→ **LISTING**:
========

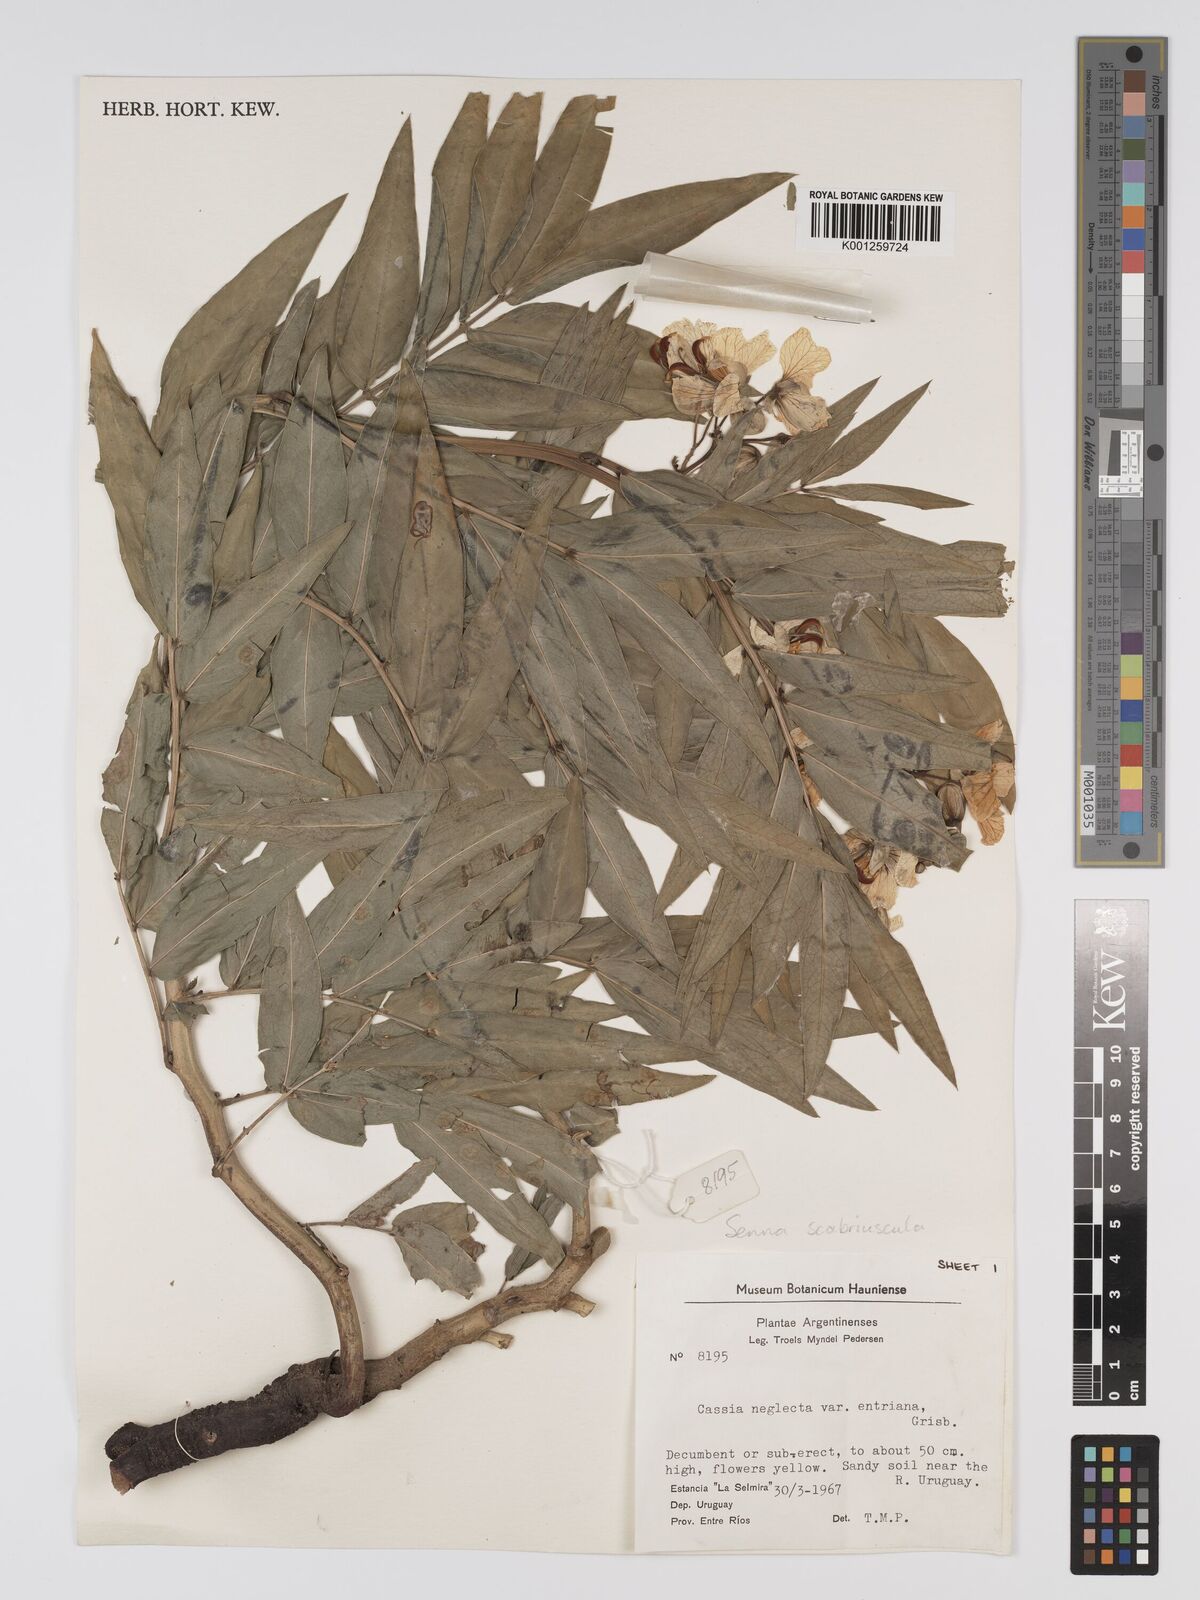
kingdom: Plantae
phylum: Tracheophyta
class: Magnoliopsida
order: Fabales
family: Fabaceae
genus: Senna
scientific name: Senna
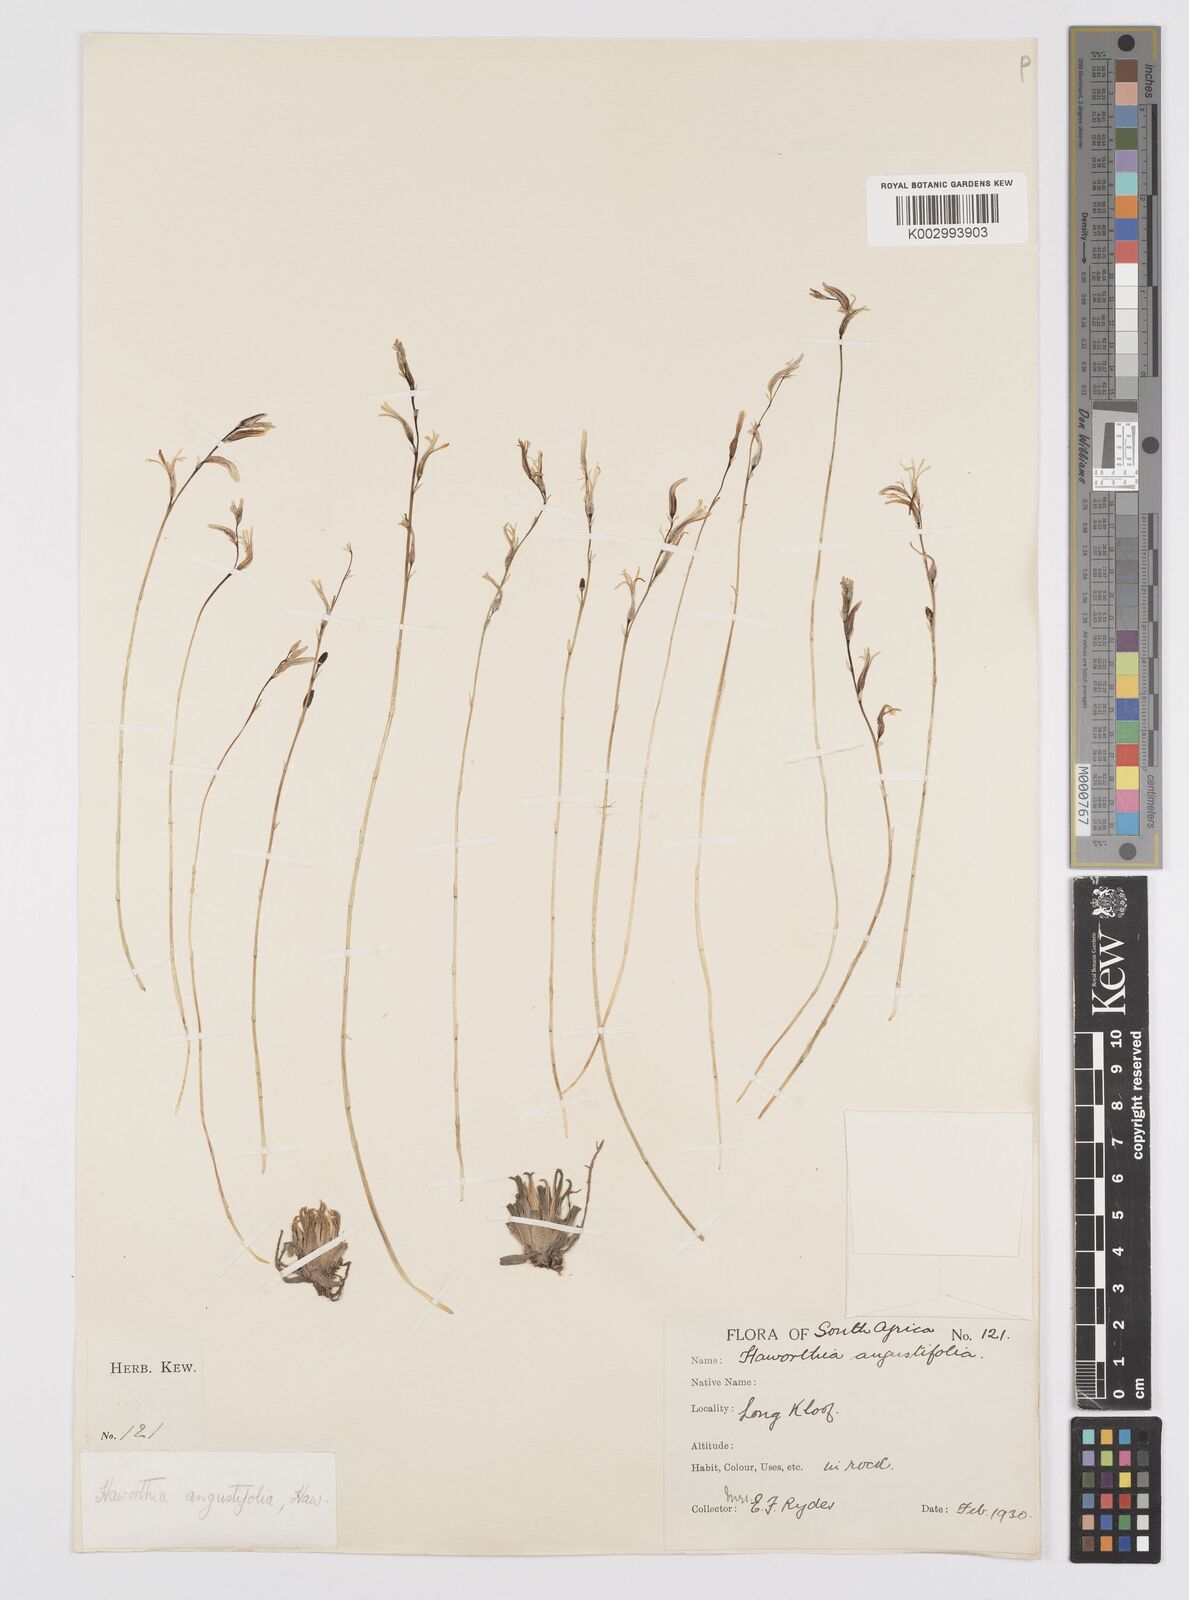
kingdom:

========

→ **GOAL**: Copy every line of the records above without changing anything, and leave the pictures out of your copy.

→ **TASK RESULT**:
kingdom: Plantae
phylum: Tracheophyta
class: Magnoliopsida
order: Fabales
family: Fabaceae
genus: Senna
scientific name: Senna
kingdom:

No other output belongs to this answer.